Ah, but since expansion is also used in the rendering function, maybe the explanation part has to be moved into its own component that accepts the expansion ratom. Just so that React doesn't re-render the main component when expansion's value changes.

Nazral10:10:32

wow thank you! I'll try it, that looks much cleaner than what I have

davehodge11:10:00

What tools or patterns would one use to build a reusable library with ClojureScript that renders a simple modal and makes ReSTful calls?

benzap13:10:17

@U117LQ849 http-kit for the web server https://www.http-kit.org liberator for making the RESTful api https://clojure-liberator.github.io/liberator/ reagent for the frontend modal https://github.com/reagent-project/reagent Possibly re-frame, if you plan on using the library in larger projects https://github.com/day8/re-frame A decent and quick starting point would be to create a project from the chestnut template https://github.com/plexus/chestnut Hope this helps

davehodge17:10:09

Appreciate it, wasn’t sure if re-frame was overkill for this type of library

Nazral15:10:58

I'm getting and error when calling async/<!! that the symbol doesn't exist, has it been removed ?

Alex Miller (Clojure team)15:10:36

did you include the core.async library and require it?

Nazral15:10:40

yes, I can use go and <!

thheller15:10:04

clojurescript does not support the blocking variants of take/put, so no <!! or >!!

Nazral15:10:05

I get Invalid :refer, var cljs.core.async/<!! does not exist

Nazral15:10:30

Oh ok thank you

Ramon Rios16:10:28

Did someone here works with Yada?

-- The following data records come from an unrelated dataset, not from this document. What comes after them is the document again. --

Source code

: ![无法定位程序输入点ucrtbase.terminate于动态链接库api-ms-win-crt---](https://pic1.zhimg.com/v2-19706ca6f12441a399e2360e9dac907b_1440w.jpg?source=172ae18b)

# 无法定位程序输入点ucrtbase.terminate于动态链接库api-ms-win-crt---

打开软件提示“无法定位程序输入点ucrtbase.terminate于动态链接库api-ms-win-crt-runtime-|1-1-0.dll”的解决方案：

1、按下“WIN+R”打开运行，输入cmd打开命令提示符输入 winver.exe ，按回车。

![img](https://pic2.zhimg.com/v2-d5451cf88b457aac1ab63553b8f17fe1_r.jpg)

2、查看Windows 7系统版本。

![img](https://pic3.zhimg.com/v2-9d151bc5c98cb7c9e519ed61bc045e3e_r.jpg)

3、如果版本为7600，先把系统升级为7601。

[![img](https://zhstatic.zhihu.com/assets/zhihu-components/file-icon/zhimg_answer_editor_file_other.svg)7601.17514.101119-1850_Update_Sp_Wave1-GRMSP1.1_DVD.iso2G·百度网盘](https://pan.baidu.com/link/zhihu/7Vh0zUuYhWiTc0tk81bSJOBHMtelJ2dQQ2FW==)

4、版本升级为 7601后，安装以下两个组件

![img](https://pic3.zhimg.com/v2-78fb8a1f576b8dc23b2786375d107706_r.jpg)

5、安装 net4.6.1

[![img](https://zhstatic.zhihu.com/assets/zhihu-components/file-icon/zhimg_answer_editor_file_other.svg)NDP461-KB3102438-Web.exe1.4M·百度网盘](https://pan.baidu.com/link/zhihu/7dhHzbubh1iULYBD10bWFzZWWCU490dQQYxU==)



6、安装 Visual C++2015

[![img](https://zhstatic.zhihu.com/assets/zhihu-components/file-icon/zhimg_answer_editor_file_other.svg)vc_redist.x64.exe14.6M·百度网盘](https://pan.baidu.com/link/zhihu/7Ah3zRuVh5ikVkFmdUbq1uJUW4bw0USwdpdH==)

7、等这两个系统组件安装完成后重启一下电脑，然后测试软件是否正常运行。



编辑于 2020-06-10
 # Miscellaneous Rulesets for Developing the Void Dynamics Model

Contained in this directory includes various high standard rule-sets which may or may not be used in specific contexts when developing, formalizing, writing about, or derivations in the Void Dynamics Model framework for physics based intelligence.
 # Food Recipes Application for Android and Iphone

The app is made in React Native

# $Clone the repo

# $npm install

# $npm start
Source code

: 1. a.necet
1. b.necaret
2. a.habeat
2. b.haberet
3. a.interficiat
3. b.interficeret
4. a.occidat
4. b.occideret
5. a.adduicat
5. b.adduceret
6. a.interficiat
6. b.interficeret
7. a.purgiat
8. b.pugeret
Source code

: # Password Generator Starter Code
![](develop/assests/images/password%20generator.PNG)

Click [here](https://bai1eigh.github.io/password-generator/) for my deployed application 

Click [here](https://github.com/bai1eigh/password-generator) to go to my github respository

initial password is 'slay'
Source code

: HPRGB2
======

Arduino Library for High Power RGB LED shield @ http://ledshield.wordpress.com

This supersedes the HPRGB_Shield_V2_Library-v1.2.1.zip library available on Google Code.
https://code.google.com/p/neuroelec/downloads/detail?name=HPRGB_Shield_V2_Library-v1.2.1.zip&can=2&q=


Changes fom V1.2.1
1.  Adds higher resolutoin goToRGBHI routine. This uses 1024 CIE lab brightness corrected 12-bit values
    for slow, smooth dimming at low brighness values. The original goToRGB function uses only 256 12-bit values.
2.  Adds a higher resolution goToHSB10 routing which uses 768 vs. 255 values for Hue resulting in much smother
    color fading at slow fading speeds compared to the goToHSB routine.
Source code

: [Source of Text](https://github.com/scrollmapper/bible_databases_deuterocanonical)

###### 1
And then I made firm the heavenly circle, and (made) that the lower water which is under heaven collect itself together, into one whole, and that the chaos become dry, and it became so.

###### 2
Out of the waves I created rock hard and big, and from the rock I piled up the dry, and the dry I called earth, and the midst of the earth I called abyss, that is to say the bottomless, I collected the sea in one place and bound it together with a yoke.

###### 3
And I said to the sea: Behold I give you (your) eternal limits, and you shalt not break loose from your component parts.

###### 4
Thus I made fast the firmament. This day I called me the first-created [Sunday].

Is this has some code example for set basic role-access authentication?

fmnoise19:10:36

hi everyone, trying to extend protocol for js/Object and getting warning

Extending an existing JavaScript type - use a different symbol name instead of js/Object e.g object

fmnoise19:10:57

does that mean I should always extend js/Object as object?

thheller19:10:27

the basic built-in types yes. object, number, string, array, function

fmnoise20:10:30

ok, thanks!

jsa-aerial21:10:59

I've been looking around, but haven't seen the (self-hosted) ClojureScript variants for clojure.repl/doc and clojure.repl/source. Noodle around with cljs.repl and clojure.browser.repl but neither of these looks appropriate. Anyone have any information on this?

mfikes21:10:00

@jsa-aerial While self-hosted ClojureScript can be used to implement a REPL, it doesn’t inherently provide REPL-specific functionality.

mfikes21:10:44

Take a look at Lumo or Planck to see how they implement these functions.